■ Task to carry out
With the pictures removed, write out the data below exactly.

■ Data section

# # # # # # #

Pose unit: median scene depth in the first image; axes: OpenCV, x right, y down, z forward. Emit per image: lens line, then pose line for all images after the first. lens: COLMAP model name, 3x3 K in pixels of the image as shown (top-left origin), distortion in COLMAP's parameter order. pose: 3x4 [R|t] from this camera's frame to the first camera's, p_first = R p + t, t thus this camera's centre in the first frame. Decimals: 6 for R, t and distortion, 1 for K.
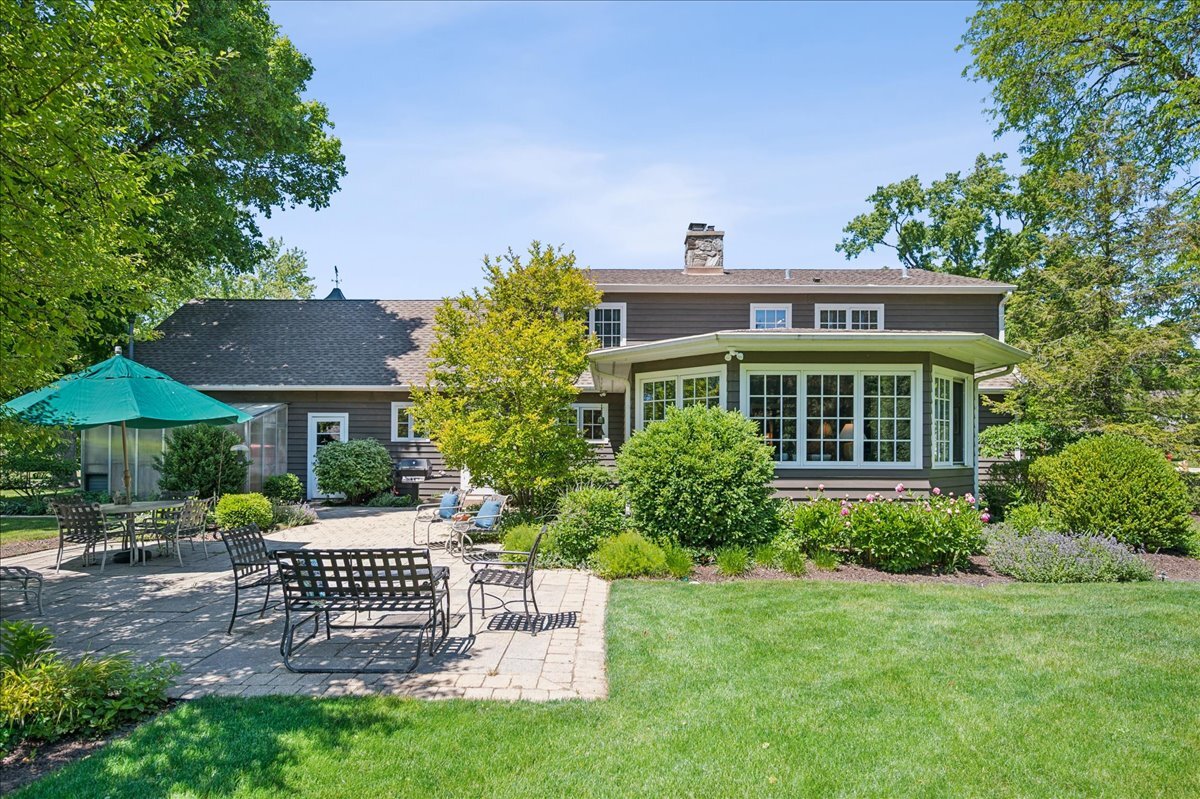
lens RADIAL K [[672.0, 0, 602.7], [0, 672.0, 444.6], [0, 0, 1]] dist [0.001915, 0.000577]
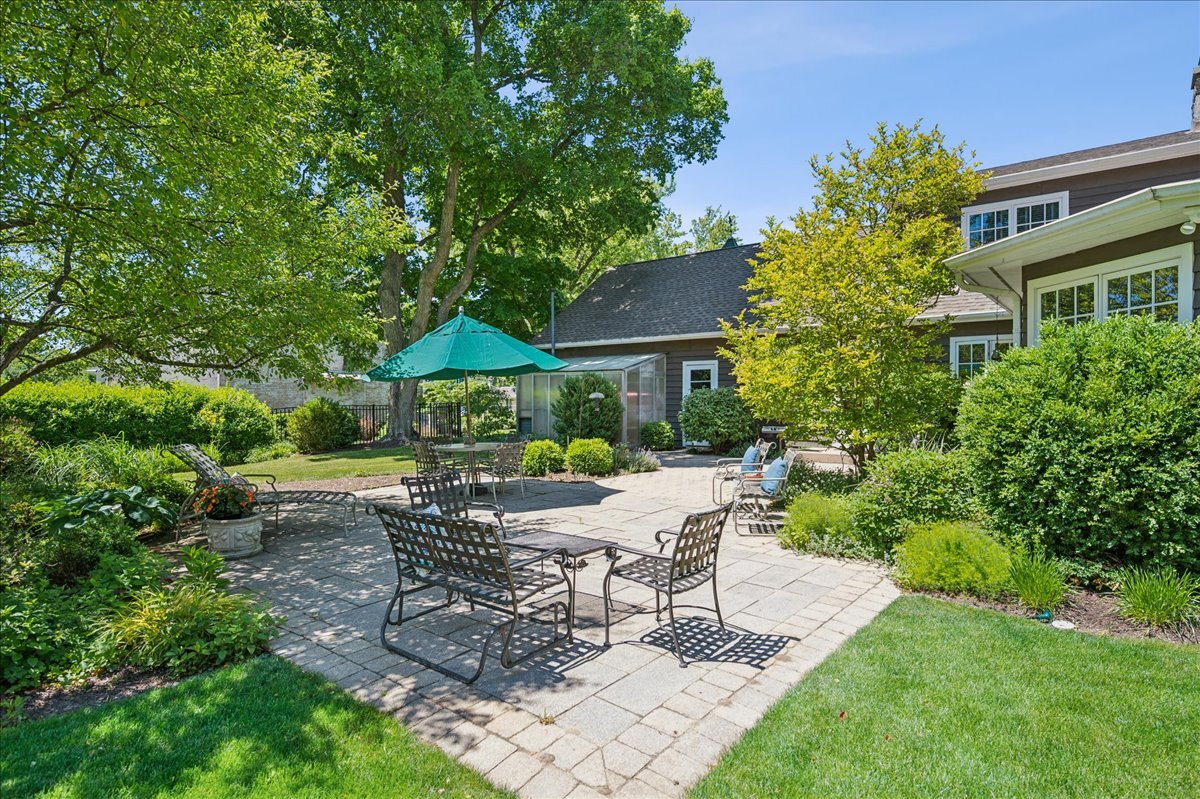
lens RADIAL K [[647.5, 0, 602.5], [0, 647.5, 399.0], [0, 0, 1]] dist [0.003685, -0.000099]
pose [[0.780851, -0.002072, -0.624713, 0.146780], [0.006359, 0.999969, 0.004631, 0.008066], [0.624684, -0.007589, 0.780840, 0.273253]]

# # # # # # #

■ Solved exercise
Pose unit: median scene depth in the first image; axes: OpenCV, x right, y down, z forward. Emit per image: lens line, then pose line for all images after the first. lens: COLMAP model name, 3x3 K in pixels of the image as shown (top-left origin), distortion in COLMAP's parameter order. pose: 3x4 [R|t] from this camera's frame to the first camera's, p_first = R p + t, t thus this camera's centre in the first frame. Decimals: 6 for R, t and distortion, 1 for K.
lens RADIAL K [[672.0, 0, 602.7], [0, 672.0, 444.6], [0, 0, 1]] dist [0.001915, 0.000577]
lens RADIAL K [[647.5, 0, 602.5], [0, 647.5, 399.0], [0, 0, 1]] dist [0.003685, -0.000099]
pose [[0.780851, -0.002072, -0.624713, 0.146780], [0.006359, 0.999969, 0.004631, 0.008066], [0.624684, -0.007589, 0.780840, 0.273253]]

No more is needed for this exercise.